Question 7.EP.5: Draw the Lewis structure of the sulfate ion, SO4^2-

Step 1: Count the total number of valence electrons. The sulfur atom has six valence electrons, and each oxygen atom also has six. The ion as a whole carries a charge of 2−, which means it must contain two additional electrons.

\begin{matrix} S & 1\times 6=6 & \\ O & 4\times 6=24 & \\ & +2 \ extra \ e^{-} \begin{matrix} \underline{=2} & \ \ \ \ \ \ \ \end{matrix} \\ &Total= 32 \end{matrix}

Step 2: Draw the skeletal structure of the molecule. Sulfur is the least electronegative atom, and appears first in the formula, so it should be the central atom. We’ll draw square brackets around the entire ion and indicate its charge.

\left[\begin{matrix} & \underset{}{O} & \\ O & \ S \ & O \\ & \overset{\underset{}{} }{O} & \end{matrix}\right] ^{2-}

Step 3: Place single bonds between all connected atoms.

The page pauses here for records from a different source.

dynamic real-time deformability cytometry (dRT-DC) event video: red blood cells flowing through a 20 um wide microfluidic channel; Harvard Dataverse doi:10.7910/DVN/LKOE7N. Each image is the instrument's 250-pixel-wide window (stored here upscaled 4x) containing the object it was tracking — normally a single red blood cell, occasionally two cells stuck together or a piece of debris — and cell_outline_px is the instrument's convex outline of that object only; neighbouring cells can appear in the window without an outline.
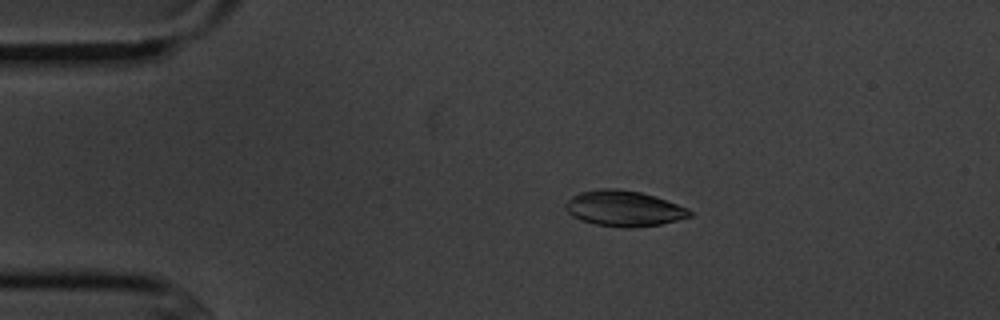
{"species": "common noctule bat (a hibernating species)", "species_latin": "Nyctalus noctula", "temperature_condition": "cold", "stored_images_in_passage": 5, "camera_frame_rate_fps": 3000, "um_per_image_px": 0.085, "animal": {"sex": "male", "body_mass_g": 20.1, "forearm_length_mm": 53.5}, "frame": {"image": 1, "passage_image": 3, "time_ms": 2.333, "image_size_px": [1000, 320], "cell_outline_px": [[692, 216], [660, 224], [636, 228], [624, 228], [596, 224], [580, 220], [572, 216], [564, 208], [564, 204], [572, 196], [580, 192], [600, 188], [620, 188], [640, 192], [656, 196], [688, 208], [692, 212]], "centroid_in_image_um": [53.01, 17.71], "position_along_channel_um": 32.0, "area_um2": 26.01}}
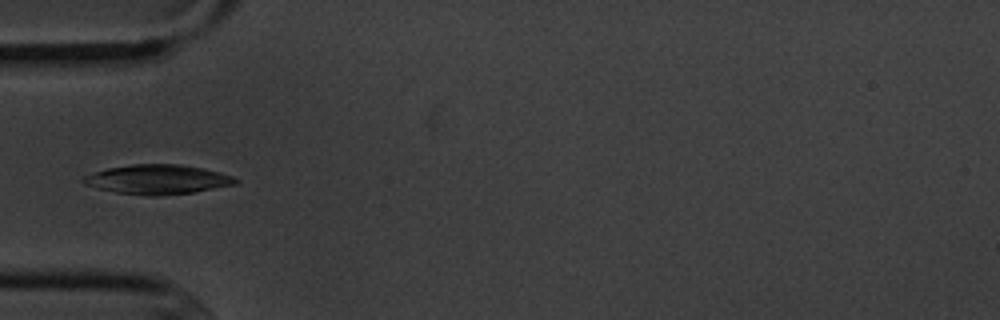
{"frame": {"image": 2, "passage_image": 5, "time_ms": 4.667, "image_size_px": [1000, 320], "cell_outline_px": [[240, 180], [236, 184], [192, 192], [160, 196], [148, 196], [112, 192], [84, 184], [80, 180], [84, 176], [108, 168], [132, 164], [180, 164], [204, 168], [220, 172], [232, 176]], "centroid_in_image_um": [13.39, 15.25], "position_along_channel_um": 71.6, "area_um2": 26.18}}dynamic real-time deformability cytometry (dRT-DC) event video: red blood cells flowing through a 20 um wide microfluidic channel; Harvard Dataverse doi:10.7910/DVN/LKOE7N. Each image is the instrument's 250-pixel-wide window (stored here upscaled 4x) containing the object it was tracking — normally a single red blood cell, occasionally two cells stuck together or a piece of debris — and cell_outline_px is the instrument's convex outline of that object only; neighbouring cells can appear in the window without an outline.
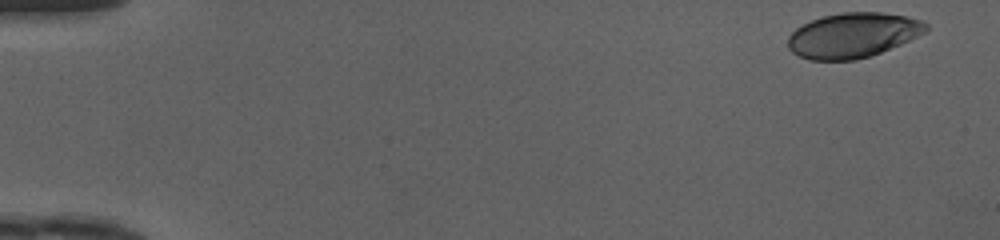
{"species": "human", "species_latin": "Homo sapiens", "temperature_condition": "cold", "stored_images_in_passage": 47, "camera_frame_rate_fps": 3000, "um_per_image_px": 0.085, "donor": {"sex": "female"}, "frame": {"image": 1, "passage_image": 1, "time_ms": 0.0, "image_size_px": [1000, 240], "cell_outline_px": [[928, 32], [900, 44], [880, 52], [856, 60], [808, 60], [792, 52], [788, 48], [788, 36], [796, 28], [812, 20], [824, 16], [844, 12], [880, 12], [904, 16], [924, 20], [928, 24]], "centroid_in_image_um": [72.52, 2.99], "position_along_channel_um": 12.5, "area_um2": 36.07}}
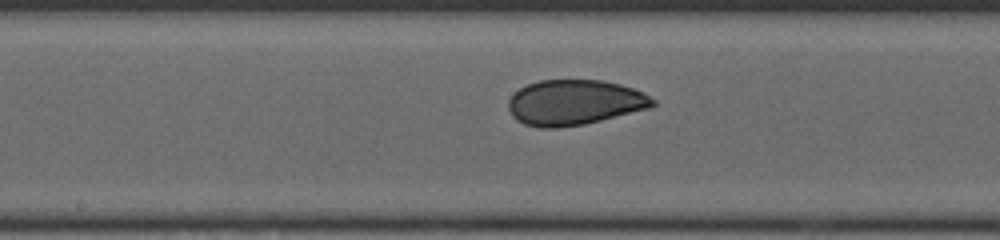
{"frame": {"image": 2, "passage_image": 25, "time_ms": 8.0, "image_size_px": [1000, 240], "cell_outline_px": [[656, 104], [652, 108], [584, 124], [560, 128], [540, 128], [524, 124], [516, 120], [512, 116], [508, 108], [508, 100], [520, 88], [528, 84], [540, 80], [600, 80], [620, 84], [632, 88], [656, 100]], "centroid_in_image_um": [48.83, 8.72], "position_along_channel_um": 199.4, "area_um2": 38.15}}
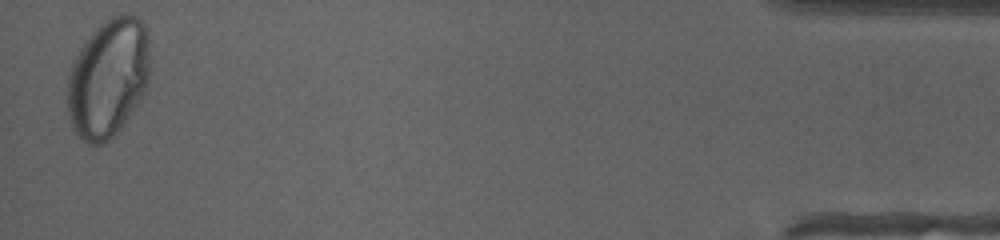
{"frame": {"image": 3, "passage_image": 47, "time_ms": 15.333, "image_size_px": [1000, 240], "cell_outline_px": [[148, 84], [144, 96], [120, 128], [104, 144], [88, 144], [76, 136], [72, 128], [68, 116], [68, 76], [72, 60], [88, 36], [104, 20], [120, 12], [132, 12], [144, 20], [148, 32]], "centroid_in_image_um": [9.2, 6.59], "position_along_channel_um": 426.0, "area_um2": 58.09}, "authors_computed_cell_mechanics": {"area_um2": 38.4948, "velocity_mm_per_s": 4.1841, "shape_relaxation_time_tau1_ms": 6.396, "shape_relaxation_time_tau2_ms": null, "deformation_change_tau1": 0.1917, "deformation_change_tau2": null}}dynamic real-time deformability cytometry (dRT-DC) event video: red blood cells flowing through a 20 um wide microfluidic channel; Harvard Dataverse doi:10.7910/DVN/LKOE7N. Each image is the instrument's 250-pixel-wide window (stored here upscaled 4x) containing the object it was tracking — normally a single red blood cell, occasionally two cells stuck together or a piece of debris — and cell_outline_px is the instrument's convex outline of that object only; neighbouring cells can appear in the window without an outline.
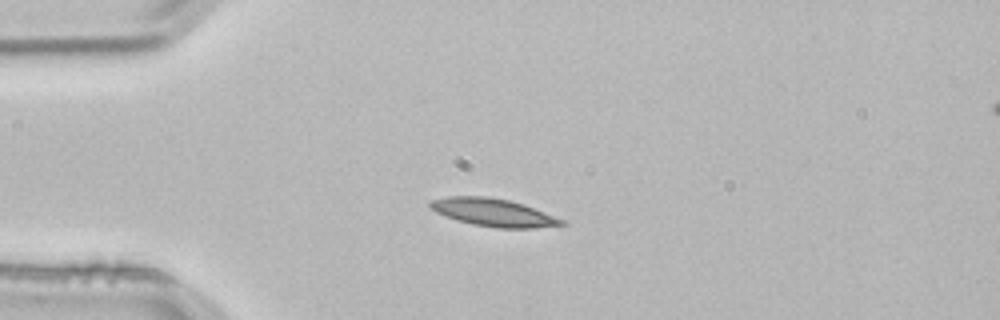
{"species": "common noctule bat (a hibernating species)", "species_latin": "Nyctalus noctula", "temperature_condition": "room temperature", "stored_images_in_passage": 4, "segment_of_instrument_passage": [1, 2], "camera_frame_rate_fps": 3000, "um_per_image_px": 0.085, "animal": {"sex": "male", "body_mass_g": 21.5, "forearm_length_mm": 52.0}, "frame": {"image": 1, "passage_image": 3, "time_ms": 0.667, "image_size_px": [1000, 320], "cell_outline_px": [[568, 224], [536, 228], [496, 228], [472, 224], [456, 220], [444, 216], [436, 212], [428, 204], [432, 200], [448, 196], [484, 196], [508, 200], [544, 212], [564, 220]], "centroid_in_image_um": [41.91, 18.07], "position_along_channel_um": 43.1, "area_um2": 21.04}}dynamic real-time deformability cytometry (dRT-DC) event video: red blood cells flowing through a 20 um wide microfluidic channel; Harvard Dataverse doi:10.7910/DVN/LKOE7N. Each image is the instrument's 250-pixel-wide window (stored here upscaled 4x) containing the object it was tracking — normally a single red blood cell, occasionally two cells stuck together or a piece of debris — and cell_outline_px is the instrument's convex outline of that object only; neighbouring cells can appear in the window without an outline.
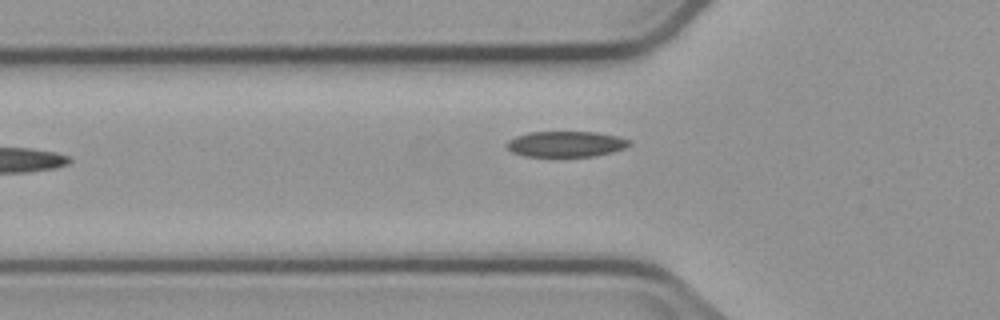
{"species": "common noctule bat (a hibernating species)", "species_latin": "Nyctalus noctula", "temperature_condition": "cold", "stored_images_in_passage": 7, "camera_frame_rate_fps": 3000, "um_per_image_px": 0.085, "animal": {"sex": "male", "body_mass_g": 23.1, "forearm_length_mm": 52.7}, "frame": {"image": 1, "passage_image": 6, "time_ms": 6.0, "image_size_px": [1000, 320], "cell_outline_px": [[632, 144], [624, 148], [612, 152], [596, 156], [524, 156], [512, 152], [504, 144], [508, 140], [516, 136], [528, 132], [596, 132], [620, 136], [632, 140]], "centroid_in_image_um": [48.13, 12.23], "position_along_channel_um": 77.7, "area_um2": 18.55}}
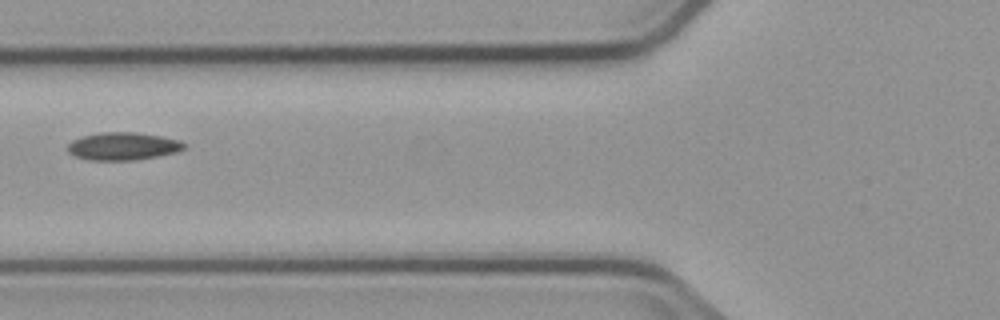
{"frame": {"image": 2, "passage_image": 7, "time_ms": 7.0, "image_size_px": [1000, 320], "cell_outline_px": [[188, 144], [180, 152], [136, 160], [88, 160], [76, 156], [68, 152], [68, 144], [72, 140], [84, 136], [100, 132], [136, 132], [160, 136], [180, 140]], "centroid_in_image_um": [10.5, 12.43], "position_along_channel_um": 115.3, "area_um2": 18.96}}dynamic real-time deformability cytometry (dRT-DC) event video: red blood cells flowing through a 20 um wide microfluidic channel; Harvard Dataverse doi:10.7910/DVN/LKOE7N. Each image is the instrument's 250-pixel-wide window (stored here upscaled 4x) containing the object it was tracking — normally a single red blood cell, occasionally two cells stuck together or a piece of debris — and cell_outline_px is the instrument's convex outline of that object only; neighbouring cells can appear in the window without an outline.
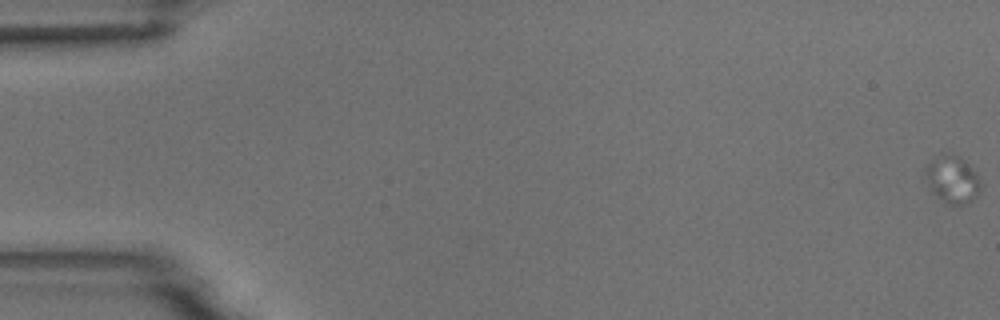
{"species": "common noctule bat (a hibernating species)", "species_latin": "Nyctalus noctula", "temperature_condition": "room temperature", "stored_images_in_passage": 7, "camera_frame_rate_fps": 3000, "um_per_image_px": 0.085, "animal": {"sex": "male", "body_mass_g": 18.8}, "frame": {"image": 1, "passage_image": 1, "time_ms": 0.0, "image_size_px": [1000, 320], "cell_outline_px": [[980, 192], [968, 204], [948, 204], [936, 196], [932, 192], [924, 180], [924, 168], [928, 164], [944, 152], [960, 156], [976, 172], [980, 184]], "centroid_in_image_um": [80.93, 15.25], "position_along_channel_um": 4.1, "area_um2": 15.37}}
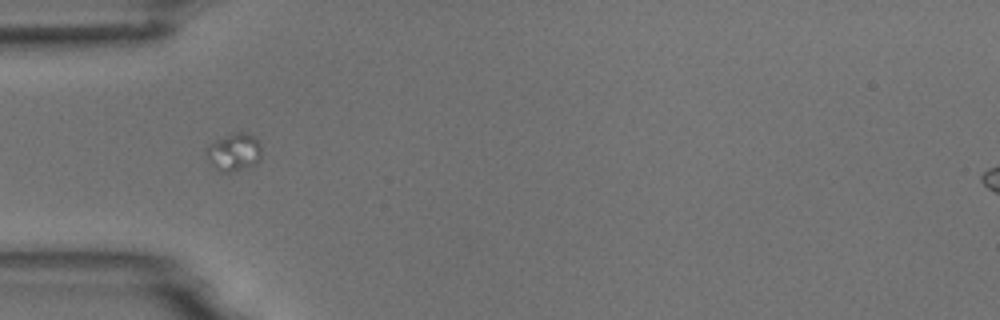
{"frame": {"image": 2, "passage_image": 6, "time_ms": 6.667, "image_size_px": [1000, 320], "cell_outline_px": [[260, 160], [256, 164], [248, 168], [232, 172], [216, 172], [204, 152], [212, 144], [236, 132], [244, 132], [256, 136], [260, 144]], "centroid_in_image_um": [19.92, 12.98], "position_along_channel_um": 65.1, "area_um2": 12.08}}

\left[\begin{matrix}\underset{\mid}{O}\\ O—S—O \\\overset{\mid}{O} \end{matrix}\right]^{2-}

Step 4: Place the remaining valence electrons not accounted for in Step 3 on individual atoms until the octet rule is satisfied. By drawing bonds to the sulfur atoms, we have accounted for 8 of the 32 electrons, and 24 remain to be assigned. Placing three lone pairs around each oxygen atom will account for all of the available electrons.

\left[\begin{matrix}\underset{\mid}{:\overset{..}{O}: }\\ \overset{..}{:\underset{..}{O}}—S— \overset{..}{\underset{..}{O}:} \\\overset{\mid}{:\underset{..}{O}: } \end{matrix}\right]^{2-}

Step 5: Create multiple bonds for any atoms that do not have a full octet of valence electrons. We have fulfilled the octet rule and have accounted for all of the available electrons. Multiple bonds are not required in this ion.

Discussion
This is similar to the earlier examples, but the fact that we are working with an ion requires extra care in determining how many valence electrons to include.